The company has said in the past that it doesn’t break antitrust laws and that competition online is just a click away. Google also regularly stresses that it never accepts payments to be included in or to be ranked higher in organic search results, and doesn’t manipulate search rankings to benefit advertisers.
American Airlines Group Inc. and Rosetta Stone Inc. sued Google years ago over selling their brand names in search ads, arguing the internet giant shouldn’t be allowed to use protected trademarks in this way. Rosetta, a language learning technology provider, lost its case in state court, but it was revived on appeal and Google settled in 2010 for an undisclosed sum, according to Ars Technica.
More recently, companies have tried to work with — or around — Google’s system. Online travel agent TravelPass Group sued a group of leading hotel chains late last year alleging they conspired not to bid on each others’ branded keywords, according to the complaint. The hotels are fighting the suit and the case is ongoing.
Beyond just branded keywords, the cost of all types of Google search ads has been rising at about 5 percent a year, according to Mark Ballard, vice president of research at Merkle, an agency that helps retailers and other companies buy Google ads. That’s well ahead of U.S. inflation, which is running at 1.6 percent currently, according to data compiled by Bloomberg.
Google search ad prices often surge when the company restricts the growth of supply, and they fall when Google dramatically increases inventory — a sign of strong pricing power. The cost for Google U.S. search ads jumped 13 percent in the first quarter of 2018 and 12 percent in the second quarter as the growth in the number of clicks declined, according to Merkle data.
Many Google advertisers are happy to pay more because the company has so much data that it can target the marketing messages and generate big returns on that spending, said Ballard.
“To the extent that Google has close to a monopoly on this area, they can’t force advertisers to pay more than makes sense,” he added. “Prices have risen, but returns are higher.”
Where that breaks down is in the branded keyword market, Ballard said.

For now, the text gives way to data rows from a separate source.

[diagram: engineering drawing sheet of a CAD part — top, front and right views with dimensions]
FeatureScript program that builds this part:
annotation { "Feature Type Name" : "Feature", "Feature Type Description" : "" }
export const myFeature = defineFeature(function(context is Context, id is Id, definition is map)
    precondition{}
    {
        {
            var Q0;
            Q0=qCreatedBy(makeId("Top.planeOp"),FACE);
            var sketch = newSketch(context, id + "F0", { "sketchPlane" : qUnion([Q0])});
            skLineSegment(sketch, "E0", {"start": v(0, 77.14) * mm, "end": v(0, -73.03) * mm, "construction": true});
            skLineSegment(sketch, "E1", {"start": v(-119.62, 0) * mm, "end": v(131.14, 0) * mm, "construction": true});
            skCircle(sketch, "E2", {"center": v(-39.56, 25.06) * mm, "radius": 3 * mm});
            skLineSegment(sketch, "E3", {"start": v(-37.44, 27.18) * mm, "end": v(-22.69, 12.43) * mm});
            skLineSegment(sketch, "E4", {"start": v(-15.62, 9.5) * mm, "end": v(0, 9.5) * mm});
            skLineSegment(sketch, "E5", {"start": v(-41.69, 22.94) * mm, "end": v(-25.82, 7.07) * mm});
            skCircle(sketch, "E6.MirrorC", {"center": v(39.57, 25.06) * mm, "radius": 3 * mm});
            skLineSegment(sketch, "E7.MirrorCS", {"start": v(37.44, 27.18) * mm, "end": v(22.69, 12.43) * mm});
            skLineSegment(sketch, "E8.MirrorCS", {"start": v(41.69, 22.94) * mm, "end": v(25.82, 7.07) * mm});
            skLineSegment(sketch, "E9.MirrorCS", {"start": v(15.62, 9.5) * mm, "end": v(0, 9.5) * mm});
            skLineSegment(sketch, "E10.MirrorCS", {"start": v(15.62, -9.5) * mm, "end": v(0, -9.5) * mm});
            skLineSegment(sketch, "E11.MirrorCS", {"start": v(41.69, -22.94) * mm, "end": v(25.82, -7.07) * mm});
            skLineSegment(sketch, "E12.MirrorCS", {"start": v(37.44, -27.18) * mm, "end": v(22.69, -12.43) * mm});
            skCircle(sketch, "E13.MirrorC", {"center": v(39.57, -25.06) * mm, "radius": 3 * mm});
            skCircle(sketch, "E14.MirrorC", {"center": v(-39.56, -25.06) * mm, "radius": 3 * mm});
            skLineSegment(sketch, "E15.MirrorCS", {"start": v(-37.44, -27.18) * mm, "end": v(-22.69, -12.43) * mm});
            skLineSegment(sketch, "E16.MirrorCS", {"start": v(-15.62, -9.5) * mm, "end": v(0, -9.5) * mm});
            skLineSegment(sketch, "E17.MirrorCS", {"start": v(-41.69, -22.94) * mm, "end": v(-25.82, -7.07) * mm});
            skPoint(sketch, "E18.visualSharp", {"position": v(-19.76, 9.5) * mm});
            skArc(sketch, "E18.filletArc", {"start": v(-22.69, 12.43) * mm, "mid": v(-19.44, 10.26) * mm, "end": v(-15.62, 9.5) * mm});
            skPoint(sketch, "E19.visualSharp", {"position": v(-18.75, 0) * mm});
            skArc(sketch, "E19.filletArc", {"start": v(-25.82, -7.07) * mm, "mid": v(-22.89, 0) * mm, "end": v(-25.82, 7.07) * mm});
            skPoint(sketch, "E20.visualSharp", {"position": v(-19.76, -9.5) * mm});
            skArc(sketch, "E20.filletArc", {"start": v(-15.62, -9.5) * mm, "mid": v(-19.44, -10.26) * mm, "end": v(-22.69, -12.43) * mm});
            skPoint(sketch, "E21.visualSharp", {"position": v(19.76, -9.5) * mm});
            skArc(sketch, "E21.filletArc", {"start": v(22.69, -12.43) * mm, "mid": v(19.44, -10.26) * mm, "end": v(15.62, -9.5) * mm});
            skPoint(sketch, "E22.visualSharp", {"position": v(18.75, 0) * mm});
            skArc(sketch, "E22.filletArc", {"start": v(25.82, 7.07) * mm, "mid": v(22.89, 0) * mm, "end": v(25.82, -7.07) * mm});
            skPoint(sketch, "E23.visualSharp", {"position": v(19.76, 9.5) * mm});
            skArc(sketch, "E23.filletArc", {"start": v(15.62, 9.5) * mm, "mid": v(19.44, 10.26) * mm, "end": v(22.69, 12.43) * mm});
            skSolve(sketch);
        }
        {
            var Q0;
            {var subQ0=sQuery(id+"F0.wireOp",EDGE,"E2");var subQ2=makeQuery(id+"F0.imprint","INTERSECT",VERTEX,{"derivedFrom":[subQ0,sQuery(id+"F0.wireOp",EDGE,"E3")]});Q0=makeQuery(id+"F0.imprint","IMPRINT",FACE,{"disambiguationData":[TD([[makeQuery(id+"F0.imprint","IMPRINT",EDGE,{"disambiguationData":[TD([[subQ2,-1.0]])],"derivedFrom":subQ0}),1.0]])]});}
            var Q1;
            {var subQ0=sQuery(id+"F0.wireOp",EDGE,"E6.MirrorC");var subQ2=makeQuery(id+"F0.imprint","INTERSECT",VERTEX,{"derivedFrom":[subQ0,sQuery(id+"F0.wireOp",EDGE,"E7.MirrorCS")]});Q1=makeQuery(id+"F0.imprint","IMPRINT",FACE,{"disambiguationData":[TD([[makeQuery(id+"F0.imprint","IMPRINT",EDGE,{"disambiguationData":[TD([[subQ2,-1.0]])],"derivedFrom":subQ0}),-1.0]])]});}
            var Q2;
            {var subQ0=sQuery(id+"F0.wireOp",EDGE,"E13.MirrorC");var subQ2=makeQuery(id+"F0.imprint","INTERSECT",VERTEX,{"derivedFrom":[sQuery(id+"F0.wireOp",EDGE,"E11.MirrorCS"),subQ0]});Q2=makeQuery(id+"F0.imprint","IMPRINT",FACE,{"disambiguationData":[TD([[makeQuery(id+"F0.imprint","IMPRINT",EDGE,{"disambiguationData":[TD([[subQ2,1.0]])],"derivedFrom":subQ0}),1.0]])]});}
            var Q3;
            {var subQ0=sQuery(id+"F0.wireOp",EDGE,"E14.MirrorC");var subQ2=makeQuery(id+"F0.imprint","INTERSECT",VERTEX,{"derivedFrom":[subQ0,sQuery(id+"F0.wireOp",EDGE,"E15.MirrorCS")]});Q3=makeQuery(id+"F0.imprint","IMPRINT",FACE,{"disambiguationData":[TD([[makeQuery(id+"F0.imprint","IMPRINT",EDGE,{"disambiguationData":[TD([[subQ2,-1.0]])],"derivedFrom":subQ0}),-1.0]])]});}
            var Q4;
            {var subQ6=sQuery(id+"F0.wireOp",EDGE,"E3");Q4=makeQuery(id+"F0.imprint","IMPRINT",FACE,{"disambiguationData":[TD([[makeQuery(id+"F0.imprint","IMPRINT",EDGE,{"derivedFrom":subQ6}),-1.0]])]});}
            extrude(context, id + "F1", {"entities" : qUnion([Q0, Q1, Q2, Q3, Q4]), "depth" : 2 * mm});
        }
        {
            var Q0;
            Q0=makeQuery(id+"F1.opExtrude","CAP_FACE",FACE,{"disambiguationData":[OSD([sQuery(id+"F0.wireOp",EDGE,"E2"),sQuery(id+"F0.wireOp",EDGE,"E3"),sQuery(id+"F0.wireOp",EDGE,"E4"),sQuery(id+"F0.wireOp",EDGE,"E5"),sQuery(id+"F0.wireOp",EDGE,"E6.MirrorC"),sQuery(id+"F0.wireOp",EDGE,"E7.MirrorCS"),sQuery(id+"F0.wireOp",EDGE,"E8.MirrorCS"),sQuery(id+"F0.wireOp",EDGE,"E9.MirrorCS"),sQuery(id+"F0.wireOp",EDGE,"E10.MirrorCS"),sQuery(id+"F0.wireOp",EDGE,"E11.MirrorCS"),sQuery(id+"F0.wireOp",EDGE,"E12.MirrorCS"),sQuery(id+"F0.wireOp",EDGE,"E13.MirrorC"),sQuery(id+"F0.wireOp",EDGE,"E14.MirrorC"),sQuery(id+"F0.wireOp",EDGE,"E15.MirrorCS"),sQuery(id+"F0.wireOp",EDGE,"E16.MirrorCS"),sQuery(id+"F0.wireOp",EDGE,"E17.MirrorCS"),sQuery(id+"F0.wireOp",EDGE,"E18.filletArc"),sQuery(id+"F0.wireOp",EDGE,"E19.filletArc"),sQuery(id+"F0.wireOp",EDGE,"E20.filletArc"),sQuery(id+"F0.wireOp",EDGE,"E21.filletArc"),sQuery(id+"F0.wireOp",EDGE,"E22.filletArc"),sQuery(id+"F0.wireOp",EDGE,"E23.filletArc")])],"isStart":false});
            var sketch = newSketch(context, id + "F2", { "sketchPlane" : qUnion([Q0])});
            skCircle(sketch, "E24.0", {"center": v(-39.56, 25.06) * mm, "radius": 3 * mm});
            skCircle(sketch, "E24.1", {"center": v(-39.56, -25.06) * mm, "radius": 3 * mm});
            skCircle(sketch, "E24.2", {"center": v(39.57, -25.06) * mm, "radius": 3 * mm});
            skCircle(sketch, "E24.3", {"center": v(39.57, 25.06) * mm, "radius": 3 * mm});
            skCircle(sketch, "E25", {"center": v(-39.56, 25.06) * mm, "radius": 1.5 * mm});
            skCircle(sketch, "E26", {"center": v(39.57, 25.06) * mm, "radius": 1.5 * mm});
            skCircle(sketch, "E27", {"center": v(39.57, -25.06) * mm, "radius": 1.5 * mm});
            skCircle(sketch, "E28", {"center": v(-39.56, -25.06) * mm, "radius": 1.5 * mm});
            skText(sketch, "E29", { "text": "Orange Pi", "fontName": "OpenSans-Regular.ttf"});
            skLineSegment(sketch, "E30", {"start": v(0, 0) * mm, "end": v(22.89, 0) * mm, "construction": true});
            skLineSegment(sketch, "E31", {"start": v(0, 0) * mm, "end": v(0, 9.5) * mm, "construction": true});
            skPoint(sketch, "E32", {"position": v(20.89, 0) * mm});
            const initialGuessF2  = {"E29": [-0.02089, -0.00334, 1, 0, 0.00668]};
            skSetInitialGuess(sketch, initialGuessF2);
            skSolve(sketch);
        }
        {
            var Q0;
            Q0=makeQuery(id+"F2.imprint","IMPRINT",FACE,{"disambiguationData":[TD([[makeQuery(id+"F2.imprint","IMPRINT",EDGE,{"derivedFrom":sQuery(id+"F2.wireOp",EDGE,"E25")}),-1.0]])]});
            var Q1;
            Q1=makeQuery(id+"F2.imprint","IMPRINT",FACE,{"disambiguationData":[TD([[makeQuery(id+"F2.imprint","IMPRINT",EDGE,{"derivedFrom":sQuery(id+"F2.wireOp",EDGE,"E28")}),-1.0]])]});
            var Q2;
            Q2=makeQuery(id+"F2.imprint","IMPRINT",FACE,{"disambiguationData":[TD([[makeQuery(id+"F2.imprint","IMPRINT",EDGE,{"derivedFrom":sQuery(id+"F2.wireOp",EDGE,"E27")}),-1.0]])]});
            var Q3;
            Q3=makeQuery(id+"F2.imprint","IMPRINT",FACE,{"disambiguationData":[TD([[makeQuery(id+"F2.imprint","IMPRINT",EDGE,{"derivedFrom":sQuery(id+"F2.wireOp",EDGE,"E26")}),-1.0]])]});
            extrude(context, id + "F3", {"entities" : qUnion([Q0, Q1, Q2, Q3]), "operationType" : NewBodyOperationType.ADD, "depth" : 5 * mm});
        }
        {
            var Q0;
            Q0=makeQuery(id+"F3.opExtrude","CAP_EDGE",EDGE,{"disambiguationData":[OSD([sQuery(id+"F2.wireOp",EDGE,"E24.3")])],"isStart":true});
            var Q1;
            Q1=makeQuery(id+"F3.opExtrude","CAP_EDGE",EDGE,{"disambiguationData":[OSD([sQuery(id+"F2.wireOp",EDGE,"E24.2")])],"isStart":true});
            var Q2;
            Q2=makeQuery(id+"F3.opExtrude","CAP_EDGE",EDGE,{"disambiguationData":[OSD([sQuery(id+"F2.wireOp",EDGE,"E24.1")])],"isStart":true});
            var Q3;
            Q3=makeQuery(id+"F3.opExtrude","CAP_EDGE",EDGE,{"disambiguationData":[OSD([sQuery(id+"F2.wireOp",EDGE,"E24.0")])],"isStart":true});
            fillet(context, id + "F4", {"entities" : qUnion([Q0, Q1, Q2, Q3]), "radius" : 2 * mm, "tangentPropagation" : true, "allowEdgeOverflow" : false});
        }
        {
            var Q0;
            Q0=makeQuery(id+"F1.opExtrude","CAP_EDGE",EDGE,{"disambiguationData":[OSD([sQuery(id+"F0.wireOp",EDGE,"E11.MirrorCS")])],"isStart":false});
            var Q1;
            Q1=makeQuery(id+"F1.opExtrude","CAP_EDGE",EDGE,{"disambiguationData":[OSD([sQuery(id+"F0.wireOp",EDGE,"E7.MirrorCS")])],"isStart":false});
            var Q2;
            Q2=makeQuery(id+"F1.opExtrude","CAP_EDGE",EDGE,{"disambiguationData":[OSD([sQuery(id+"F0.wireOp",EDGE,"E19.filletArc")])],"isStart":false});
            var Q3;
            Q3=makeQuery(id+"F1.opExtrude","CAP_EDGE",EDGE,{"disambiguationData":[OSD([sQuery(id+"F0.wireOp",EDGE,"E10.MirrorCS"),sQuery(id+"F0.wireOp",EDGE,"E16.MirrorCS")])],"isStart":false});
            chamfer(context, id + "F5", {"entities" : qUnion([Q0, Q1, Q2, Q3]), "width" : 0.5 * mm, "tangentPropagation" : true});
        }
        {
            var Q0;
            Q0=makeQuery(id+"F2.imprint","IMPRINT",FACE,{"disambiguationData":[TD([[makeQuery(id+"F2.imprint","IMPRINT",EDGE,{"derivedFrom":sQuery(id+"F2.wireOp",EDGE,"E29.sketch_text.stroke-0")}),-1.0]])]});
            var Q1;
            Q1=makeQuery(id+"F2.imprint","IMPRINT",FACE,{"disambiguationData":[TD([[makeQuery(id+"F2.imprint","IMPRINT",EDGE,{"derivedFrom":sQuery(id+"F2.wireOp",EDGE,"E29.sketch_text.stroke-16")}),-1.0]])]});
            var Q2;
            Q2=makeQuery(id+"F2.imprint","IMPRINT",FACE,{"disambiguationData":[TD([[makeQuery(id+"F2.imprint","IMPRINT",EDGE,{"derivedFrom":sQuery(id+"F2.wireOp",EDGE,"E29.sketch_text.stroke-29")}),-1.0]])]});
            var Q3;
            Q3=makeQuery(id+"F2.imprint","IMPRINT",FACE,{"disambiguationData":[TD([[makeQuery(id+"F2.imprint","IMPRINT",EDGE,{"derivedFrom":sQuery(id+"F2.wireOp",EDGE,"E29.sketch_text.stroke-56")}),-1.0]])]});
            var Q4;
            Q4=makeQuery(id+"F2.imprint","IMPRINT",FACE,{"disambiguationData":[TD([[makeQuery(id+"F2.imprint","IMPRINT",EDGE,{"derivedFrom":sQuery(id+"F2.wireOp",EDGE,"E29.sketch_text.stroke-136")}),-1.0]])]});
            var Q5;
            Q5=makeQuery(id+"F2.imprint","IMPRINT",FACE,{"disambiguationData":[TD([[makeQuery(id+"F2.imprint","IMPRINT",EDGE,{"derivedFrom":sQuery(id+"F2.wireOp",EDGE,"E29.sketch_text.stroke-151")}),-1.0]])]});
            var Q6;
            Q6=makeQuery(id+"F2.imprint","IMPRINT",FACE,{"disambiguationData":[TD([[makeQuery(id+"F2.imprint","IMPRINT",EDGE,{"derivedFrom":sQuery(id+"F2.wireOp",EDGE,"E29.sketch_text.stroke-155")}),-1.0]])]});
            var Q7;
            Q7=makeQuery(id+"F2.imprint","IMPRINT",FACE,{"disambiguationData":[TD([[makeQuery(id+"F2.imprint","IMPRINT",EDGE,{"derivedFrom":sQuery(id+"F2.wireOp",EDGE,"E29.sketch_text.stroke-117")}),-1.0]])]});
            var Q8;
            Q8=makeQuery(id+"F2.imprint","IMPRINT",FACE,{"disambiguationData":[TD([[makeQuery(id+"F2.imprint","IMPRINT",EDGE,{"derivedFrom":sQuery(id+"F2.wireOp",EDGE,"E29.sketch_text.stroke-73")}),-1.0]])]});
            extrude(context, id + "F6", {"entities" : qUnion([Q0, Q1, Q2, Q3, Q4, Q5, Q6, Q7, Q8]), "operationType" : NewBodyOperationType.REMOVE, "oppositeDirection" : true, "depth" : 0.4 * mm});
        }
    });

“When it comes to brand keywords, some advertisers will spend beyond what makes sense. These decisions are not as rational,” he added. “That’s a question that comes up when advertisers see costs go up. People are thinking about that and testing it by stopping buying those branded keywords to see what happens.”
Those tests usually result in a decline in traffic, both from search ads and from free, or organic, results, according to Ballard. How big depends on the advertiser. “If you’re a well-known company with a unique name, you will capture organic traffic without buying your own brand keyword on Google,” he said.
For everyone else, they must continue to pay Google.